[PROMPT]:
Leave out all pictures. Return exactly the lines from the top of the material through the line containing "padding:0 13px; display:flex;".

[GIVEN RECORDS]:
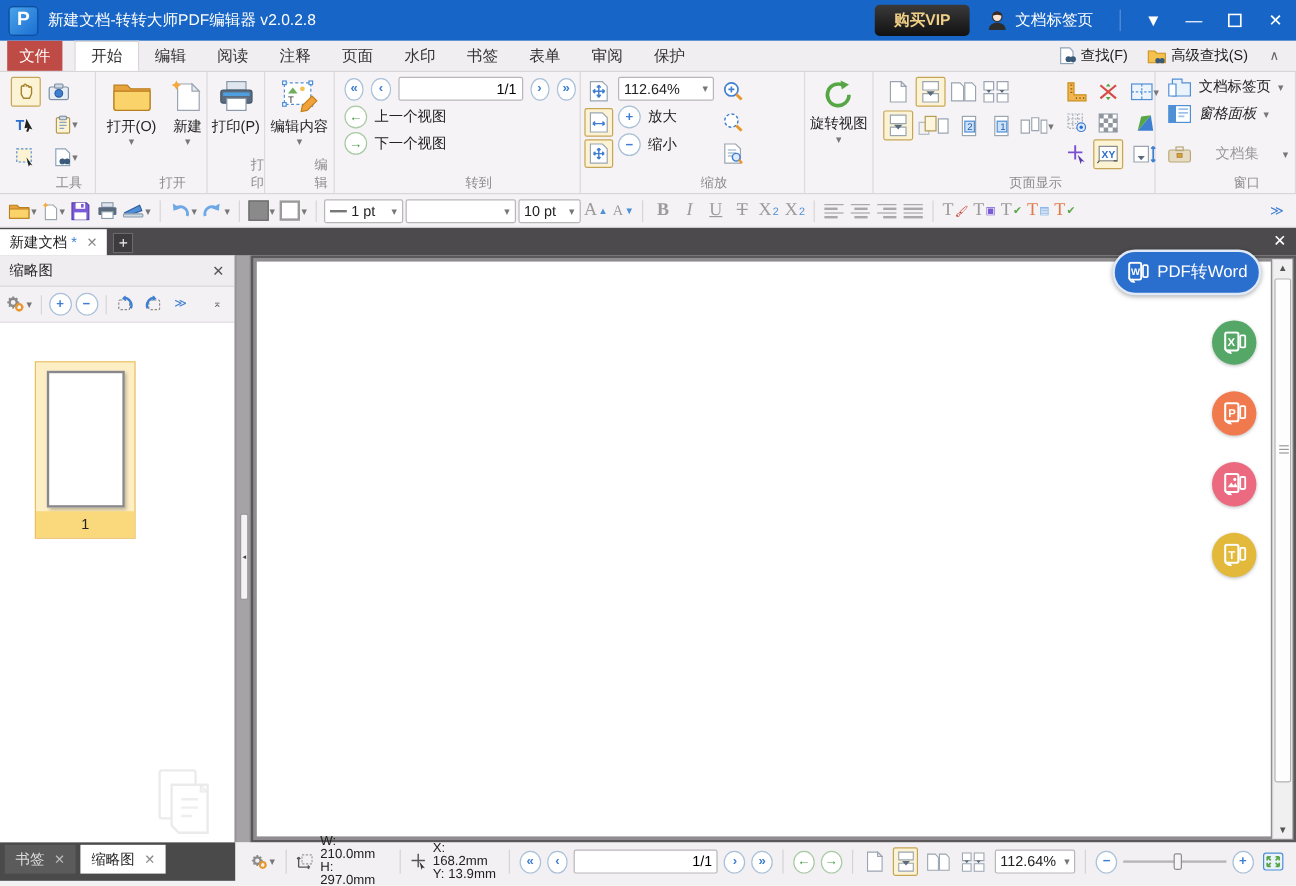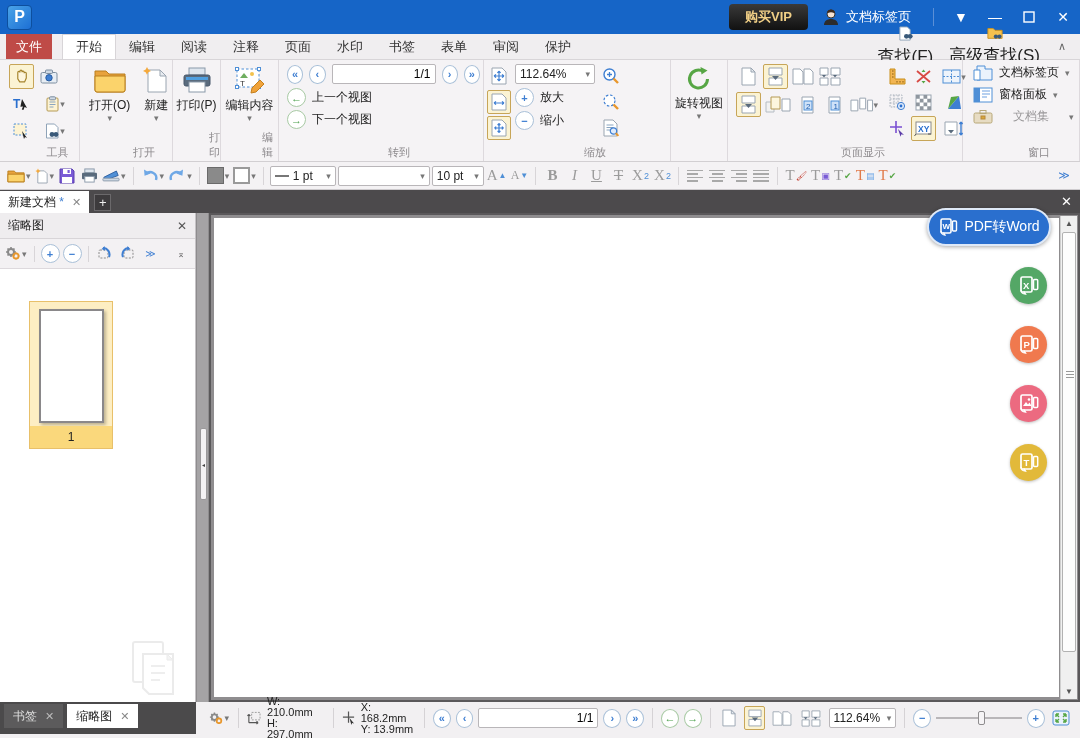--- a/index.html
+++ b/index.html
@@ -31,21 +31,21 @@
   .win-btn svg { display:block; }
 
   
   .menubar { position:absolute; left:0; top:34px; width:1080px; height:26px; background:#f0eef0;
              border-bottom:1px solid #d8d5d8; display:flex; align-items:stretch; }
   .file-btn { background:#bf4b47; color:#fff; width:46px; margin:0 0 0 6px; display:flex;
               align-items:center; justify-content:center; font-size:13px; cursor:pointer; }
   .menu-tab { padding:0 13px; display:flex; align-items:center; font-size:13px; cursor:pointer; color:#333; }
   .menu-tab.active { background:#fff; border:1px solid #d8d5d8; border-bottom:none; margin-left:10px; }
   .mb-right { margin-left:auto; display:flex; align-items:center; gap:4px; padding-right:6px; }
-  .mb-find { display:flex; align-items:center; gap:4px; padding:2px 6px; cursor:pointer; font-size:17px;flex-direction:column; }
+  .mb-find { display:flex; align-items:center; gap:4px; padding:2px 6px; cursor:pointer; font-size:12px; }
   .collapse-caret { color:#666; padding:0 8px; cursor:pointer; font-size:11px; }
 
   
   .ribbon { position:absolute; left:0; top:60px; width:1080px; height:102px; background:#f5f3f5;
             border-bottom:1px solid #d2cfd2; display:flex; }
   .rgroup { position:relative; border-right:1px solid #ddd9dd; padding:4px 3px 16px 3px; }
   .rgroup-label { position:absolute; bottom:1px; left:0; right:0; text-align:center; color:#8d8a8d; font-size:11px;margin-left:36px; }
   .icon-cell { width:25px; height:25px; display:flex; align-items:center; justify-content:center;
                border:1px solid transparent; border-radius:2px; cursor:pointer; }
   .icon-cell.hl, .hl { background:#fbf3d3; border:1px solid #c7a558; border-radius:2px; }
@@ -145,20 +145,21 @@
               padding-right:4px; font-size:12px; font-family:inherit; }
   .slider-track { width:92px; height:2px; background:#b9b6b9; position:relative; }
   .slider-handle { position:absolute; left:42px; top:-6px; width:7px; height:14px; background:#f6f4f6;
                    border:1px solid #8e8c8e; border-radius:2px; cursor:grab; }
 </style>
 </head>
 <body>
 
 <div class="titlebar">
   <div class="app-logo">P</div>
+  <div class="app-title">新建文档-转转大师PDF编辑器 v2.0.2.8</div>
   <div class="tb-right">
     <div class="vip-btn">购买VIP</div>
     <div class="contact">
       <svg class="contact-ico" viewBox="0 0 18 18">
         <circle cx="9" cy="6" r="4" fill="#f6e3d3" stroke="#333" stroke-width="1"></circle>
         <path d="M2 17 c0-4 3.2-6 7-6 s7 2 7 6 z" fill="#2c2c2c"></path>
         <path d="M5 4 a4.5 4.5 0 0 1 8 0 l-1 1 a7 7 0 0 0-6 0 z" fill="#3a2a20"></path>
       </svg>
       <span>文档标签页</span>
     </div>
@@ -528,21 +529,21 @@
 
   <div class="rgroup" style="width:117px; padding-left:10px;">
     <div class="vrow" style="margin-bottom:5px; cursor:pointer;">
       <svg width="20" height="16" viewBox="0 0 20 16">
         <path d="M4 1 h8 l0 3 h7 v11 H4z" fill="#eaf2fc" stroke="#4f8fd6"></path>
         <path d="M1 5 h6 v10 H1z" fill="#fff" stroke="#4f8fd6"></path>
       </svg>
       <span>文档标签页</span>
       <span class="caret">▾</span>
     </div>
-    <div class="vrow" style="margin-bottom:5px; cursor:pointer;">
+    <div class="vrow" style="margin-bottom:17px; cursor:pointer;font-style:italic;">
       <svg width="20" height="16" viewBox="0 0 20 16">
         <rect x="1" y="1" width="18" height="14" fill="#fff" stroke="#4f8fd6"></rect>
         <rect x="1" y="1" width="6" height="14" fill="#4f8fd6"></rect>
         <path d="M9 4 h8 M9 7 h8 M9 10 h5" stroke="#9ec1ec" stroke-width="1.4"></path>
       </svg>
       <span>窗格面板</span>
       <span class="caret">▾</span>
     </div>
     <div class="vrow" style="cursor:pointer; color:#9a989a;gap:20px;">
       <svg width="20" height="15" viewBox="0 0 20 15">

[SOLUTION]:
--- a/index.html
+++ b/index.html
@@ -31,21 +31,21 @@
   .win-btn svg { display:block; }
 
   
   .menubar { position:absolute; left:0; top:34px; width:1080px; height:26px; background:#f0eef0;
              border-bottom:1px solid #d8d5d8; display:flex; align-items:stretch; }
   .file-btn { background:#bf4b47; color:#fff; width:46px; margin:0 0 0 6px; display:flex;
               align-items:center; justify-content:center; font-size:13px; cursor:pointer; }
   .menu-tab { padding:0 13px; display:flex; align-items:center; font-size:13px; cursor:pointer; color:#333; }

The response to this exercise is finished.